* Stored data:
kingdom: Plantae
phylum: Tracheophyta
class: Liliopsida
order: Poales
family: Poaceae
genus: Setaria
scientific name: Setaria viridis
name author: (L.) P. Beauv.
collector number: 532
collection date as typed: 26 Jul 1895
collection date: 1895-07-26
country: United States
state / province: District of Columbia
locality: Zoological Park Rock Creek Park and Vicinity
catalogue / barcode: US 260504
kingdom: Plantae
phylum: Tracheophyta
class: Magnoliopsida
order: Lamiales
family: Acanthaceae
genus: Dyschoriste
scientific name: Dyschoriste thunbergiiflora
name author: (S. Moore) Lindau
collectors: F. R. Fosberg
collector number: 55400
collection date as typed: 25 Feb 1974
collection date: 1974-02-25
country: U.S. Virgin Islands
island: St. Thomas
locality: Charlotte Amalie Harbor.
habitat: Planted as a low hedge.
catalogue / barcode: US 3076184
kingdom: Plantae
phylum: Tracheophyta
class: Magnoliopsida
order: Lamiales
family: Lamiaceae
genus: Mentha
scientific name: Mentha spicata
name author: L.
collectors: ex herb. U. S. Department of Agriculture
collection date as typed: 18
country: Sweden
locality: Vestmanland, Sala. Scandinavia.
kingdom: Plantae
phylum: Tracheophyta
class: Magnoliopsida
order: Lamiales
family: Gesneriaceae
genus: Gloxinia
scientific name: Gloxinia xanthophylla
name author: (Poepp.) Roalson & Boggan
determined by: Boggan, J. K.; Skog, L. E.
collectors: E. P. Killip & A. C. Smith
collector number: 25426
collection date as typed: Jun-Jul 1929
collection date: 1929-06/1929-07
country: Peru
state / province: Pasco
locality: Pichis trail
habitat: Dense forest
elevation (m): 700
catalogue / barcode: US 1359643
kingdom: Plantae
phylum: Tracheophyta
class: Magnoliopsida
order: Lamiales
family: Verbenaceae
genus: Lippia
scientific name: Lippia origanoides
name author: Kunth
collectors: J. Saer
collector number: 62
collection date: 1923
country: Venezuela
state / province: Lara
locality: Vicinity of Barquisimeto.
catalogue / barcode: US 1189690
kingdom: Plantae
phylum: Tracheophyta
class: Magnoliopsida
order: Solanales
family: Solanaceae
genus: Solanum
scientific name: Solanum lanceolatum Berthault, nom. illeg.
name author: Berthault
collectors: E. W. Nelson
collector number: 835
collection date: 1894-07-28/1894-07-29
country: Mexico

* Task prompt: Edit the rows by changing every "collector number" to "field number", keeping everything else the same.

* Solved exercise:
kingdom: Plantae
phylum: Tracheophyta
class: Liliopsida
order: Poales
family: Poaceae
genus: Setaria
scientific name: Setaria viridis
name author: (L.) P. Beauv.
field number: 532
collection date as typed: 26 Jul 1895
collection date: 1895-07-26
country: United States
state / province: District of Columbia
locality: Zoological Park Rock Creek Park and Vicinity
catalogue / barcode: US 260504
kingdom: Plantae
phylum: Tracheophyta
class: Magnoliopsida
order: Lamiales
family: Acanthaceae
genus: Dyschoriste
scientific name: Dyschoriste thunbergiiflora
name author: (S. Moore) Lindau
collectors: F. R. Fosberg
field number: 55400
collection date as typed: 25 Feb 1974
collection date: 1974-02-25
country: U.S. Virgin Islands
island: St. Thomas
locality: Charlotte Amalie Harbor.
habitat: Planted as a low hedge.
catalogue / barcode: US 3076184
kingdom: Plantae
phylum: Tracheophyta
class: Magnoliopsida
order: Lamiales
family: Lamiaceae
genus: Mentha
scientific name: Mentha spicata
name author: L.
collectors: ex herb. U. S. Department of Agriculture
collection date as typed: 18
country: Sweden
locality: Vestmanland, Sala. Scandinavia.
kingdom: Plantae
phylum: Tracheophyta
class: Magnoliopsida
order: Lamiales
family: Gesneriaceae
genus: Gloxinia
scientific name: Gloxinia xanthophylla
name author: (Poepp.) Roalson & Boggan
determined by: Boggan, J. K.; Skog, L. E.
collectors: E. P. Killip & A. C. Smith
field number: 25426
collection date as typed: Jun-Jul 1929
collection date: 1929-06/1929-07
country: Peru
state / province: Pasco
locality: Pichis trail
habitat: Dense forest
elevation (m): 700
catalogue / barcode: US 1359643
kingdom: Plantae
phylum: Tracheophyta
class: Magnoliopsida
order: Lamiales
family: Verbenaceae
genus: Lippia
scientific name: Lippia origanoides
name author: Kunth
collectors: J. Saer
field number: 62
collection date: 1923
country: Venezuela
state / province: Lara
locality: Vicinity of Barquisimeto.
catalogue / barcode: US 1189690
kingdom: Plantae
phylum: Tracheophyta
class: Magnoliopsida
order: Solanales
family: Solanaceae
genus: Solanum
scientific name: Solanum lanceolatum Berthault, nom. illeg.
name author: Berthault
collectors: E. W. Nelson
field number: 835
collection date: 1894-07-28/1894-07-29
country: Mexico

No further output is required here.